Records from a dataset
* * * * * * *
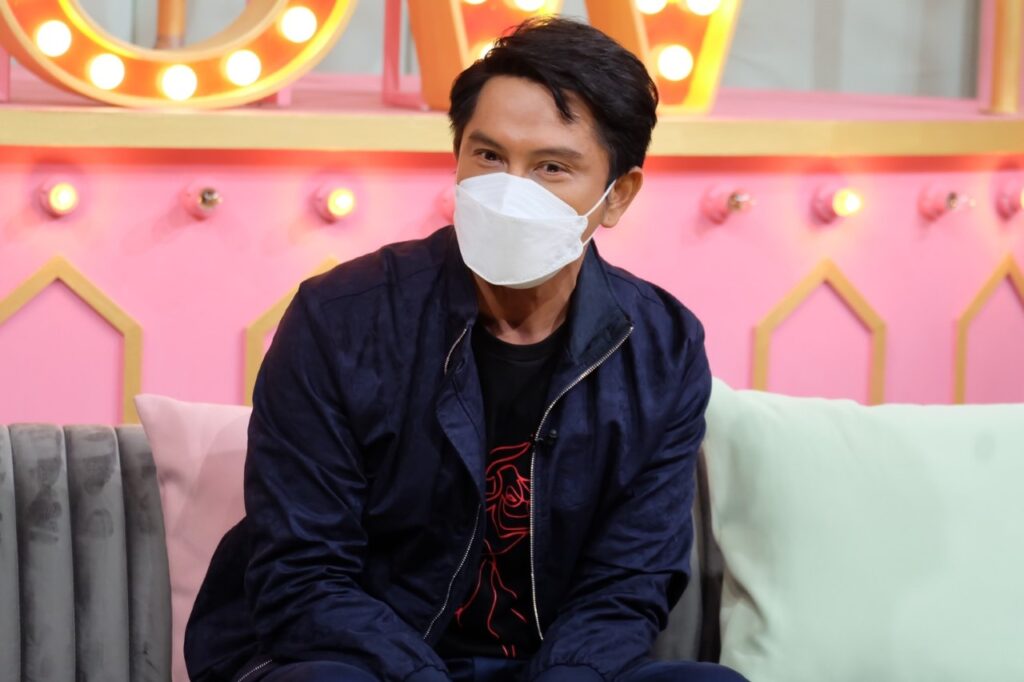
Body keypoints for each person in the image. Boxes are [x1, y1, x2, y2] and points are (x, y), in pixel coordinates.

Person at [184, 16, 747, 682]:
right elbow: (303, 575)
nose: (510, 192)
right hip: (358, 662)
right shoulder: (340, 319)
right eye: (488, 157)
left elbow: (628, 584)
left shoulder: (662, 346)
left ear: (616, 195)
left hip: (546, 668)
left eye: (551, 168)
* * * * * * *
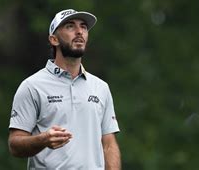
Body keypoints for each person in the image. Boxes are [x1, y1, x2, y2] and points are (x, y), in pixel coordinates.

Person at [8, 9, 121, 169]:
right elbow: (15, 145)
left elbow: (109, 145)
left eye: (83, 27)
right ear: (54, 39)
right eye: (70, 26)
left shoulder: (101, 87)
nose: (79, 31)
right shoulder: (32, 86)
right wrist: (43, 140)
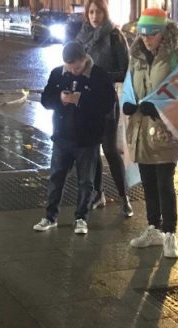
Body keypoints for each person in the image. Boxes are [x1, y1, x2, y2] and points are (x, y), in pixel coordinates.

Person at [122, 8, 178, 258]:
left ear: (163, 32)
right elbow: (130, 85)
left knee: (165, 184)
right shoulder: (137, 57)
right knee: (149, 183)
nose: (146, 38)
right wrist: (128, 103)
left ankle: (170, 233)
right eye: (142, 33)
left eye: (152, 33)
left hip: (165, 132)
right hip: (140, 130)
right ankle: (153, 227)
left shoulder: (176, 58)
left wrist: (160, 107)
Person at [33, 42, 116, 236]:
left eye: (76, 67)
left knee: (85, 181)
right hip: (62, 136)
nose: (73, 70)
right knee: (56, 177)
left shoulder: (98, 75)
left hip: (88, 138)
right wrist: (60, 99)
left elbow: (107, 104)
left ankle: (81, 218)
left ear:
* * * * * * *
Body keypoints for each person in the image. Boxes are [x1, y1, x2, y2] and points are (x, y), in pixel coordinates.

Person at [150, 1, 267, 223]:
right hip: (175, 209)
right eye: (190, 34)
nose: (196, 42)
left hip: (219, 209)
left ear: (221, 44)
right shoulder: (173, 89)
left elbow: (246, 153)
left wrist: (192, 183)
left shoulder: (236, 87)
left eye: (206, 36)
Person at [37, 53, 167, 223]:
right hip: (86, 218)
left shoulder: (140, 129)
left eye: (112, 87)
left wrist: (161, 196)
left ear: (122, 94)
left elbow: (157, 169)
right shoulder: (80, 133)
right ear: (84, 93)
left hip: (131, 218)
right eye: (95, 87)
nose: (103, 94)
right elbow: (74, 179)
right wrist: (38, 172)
* * * * * * *
EXERCISE BRIEF: For this exercise, copy every line of the data that holds "elbow".

OUTPUT OF THE TASK:
right elbow: (303, 575)
left elbow: (628, 584)
right elbow: (15, 145)
left elbow: (109, 145)
right elbow: (130, 85)
left elbow: (107, 104)
left elbow: (246, 153)
left elbow: (157, 169)
right elbow: (74, 179)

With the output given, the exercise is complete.